Patients with low bone mineral density (BMD) who stop denosumab after an extended treatment regimen are at risk of rebound-associated vertebral fractures (VF) that limit physical activity and may affect abdominal and pulmonary function.
Denosumab has been prescribed commonly for nearly a decade to improve bone density and reduce fracture risk, but recently there have been increased reports of BMD declining to pretreatment levels when the drug is stopped and may dip below baseline, putting the patients at risk for spontaneous VF.
Zoledronic acid, an intravenous bisphosphonate used to treat several bone diseases, is a preferred alternative that does not demonstrate the bone density reversal phenomenon seen following denosumab use. Bisphosphonates generally remain in the bone and provide prolonged benefits not offered by treatment with denosumab.
Endocrinologists specializing in metabolic bone disease often encounter patients with multiple concurrent fractures, says Rebecca Herbst, MD, a Duke endocrine fellow who has studied clinical approaches to osteoporosis. In some cases, spontaneous fractures occur when patients cough or bend to pick up an item.
“We know that VF is a marker of high risk,” Herbst says. “Patients who experience VF are at much higher risk of hip and arm fractures.”
Specialists should focus on identifying and treating patients with low BMD, a history of fracture, or high fracture risk, Duke endocrinologists say, although the specialty is limited by a dearth of new drugs.

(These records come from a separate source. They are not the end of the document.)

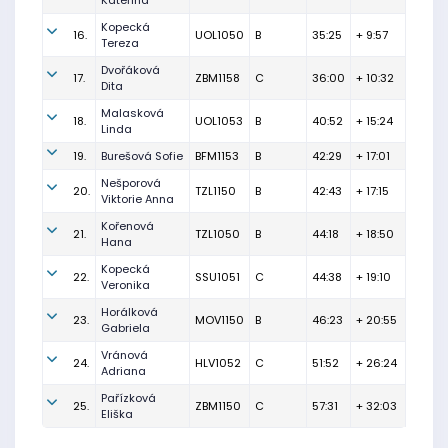
Kateřina
Kopecká
16.
UOL1050
B
35:25
+ 9:57
Tereza
Dvořáková
17.
ZBM1158
C
36:00
+ 10:32
Dita
Malasková
18.
UOL1053
B
40:52
+ 15:24
Linda
19.
Burešová Sofie
BFM1153
B
42:29
+ 17:01
Nešporová
20.
TZL1150
B
42:43
+ 17:15
Viktorie Anna
Kořenová
21.
TZL1050
B
44:18
+ 18:50
Hana
Kopecká
22.
SSU1051
C
44:38
+ 19:10
Veronika
Horálková
23.
MOV1150
B
46:23
+ 20:55
Gabriela
Vránová
24.
HLV1052
C
51:52
+ 26:24
Adriana
Pařízková
25.
ZBM1150
C
57:31
+ 32:03
Eliška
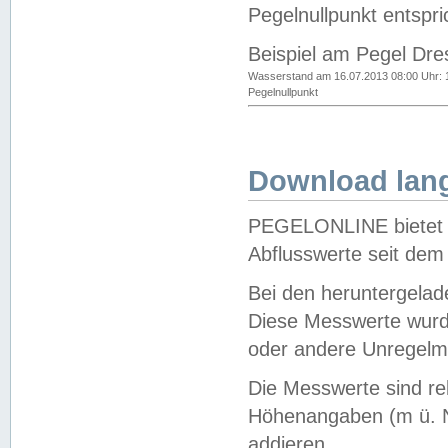
Pegelnullpunkt entspri
Beispiel am Pegel Dre
Wasserstand am 16.07.2013 08:00 Uhr: 
Pegelnullpunkt
Download lang
PEGELONLINE bietet d
Abflusswerte seit dem
Bei den heruntergela
Diese Messwerte wurde
oder andere Unregelmä
Die Messwerte sind re
Höhenangaben (m ü. N
addieren.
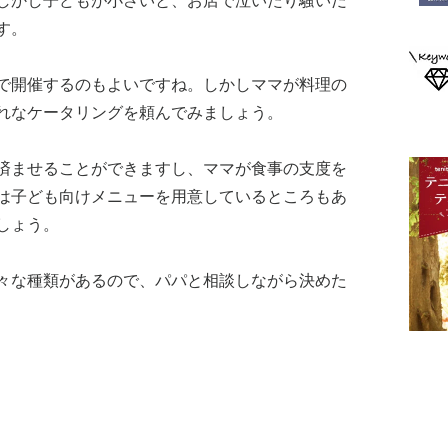
しかし子どもが小さいと、お店で泣いたり騒いだ
す。
で開催するのもよいですね。しかしママが料理の
れなケータリングを頼んでみましょう。
済ませることができますし、ママが食事の支度を
は子ども向けメニューを用意しているところもあ
しょう。
々な種類があるので、パパと相談しながら決めた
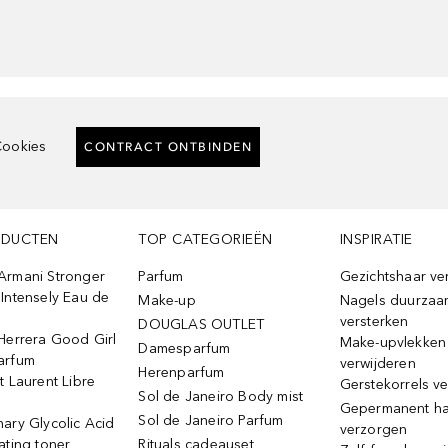
ookies
CONTRACT ONTBINDEN
ODUCTEN
TOP CATEGORIEËN
INSPIRATIE
Armani Stronger
Parfum
Gezichtshaar ve
Intensely Eau de
Make-up
Nagels duurzaa
versterken
DOUGLAS OUTLET
Herrera Good Girl
Make-upvlekken
Damesparfum
arfum
verwijderen
Herenparfum
t Laurent Libre
Gerstekorrels v
Sol de Janeiro Body mist
Gepermanent h
Sol de Janeiro Parfum
ary Glycolic Acid
verzorgen
ating toner
Rituals cadeauset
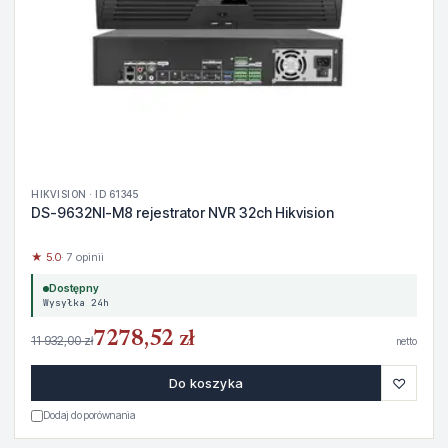
HIKVISION · ID 61345
DS-9632NI-M8 rejestrator NVR 32ch Hikvision
★ 5.0
· 7 opinii
Dostępny
Wysyłka 24h
7278,52 zł
11 932,00 zł
netto
♡
Do koszyka
Dodaj do porównania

Richard H. Lee, MD, MPH, a Duke endocrinologist and bone density specialist, says one of the challenges in treating osteoporotic disorders is the limited drug pipeline for the condition. “There are only a small number of new drugs in development,” Lee says, “and the currently available drugs are not being used much, even when they need to be. We are in a crisis in bone care now.”
Despite concerns about denosumab, the choice of a preferred alternative rests with the specialist, Duke endocrinologists say. No guidelines have been issued from the Endocrinology Society, but bisphosphonates improve BMD and reduce? fracture risk without the rebound-associated fracture risk, according to a recent study.
“During national conferences, we hear physicians’ personal strategies and ideas based on their experience with individual patients,” says Herbst, “but we don’t yet have a definitive recommendation.”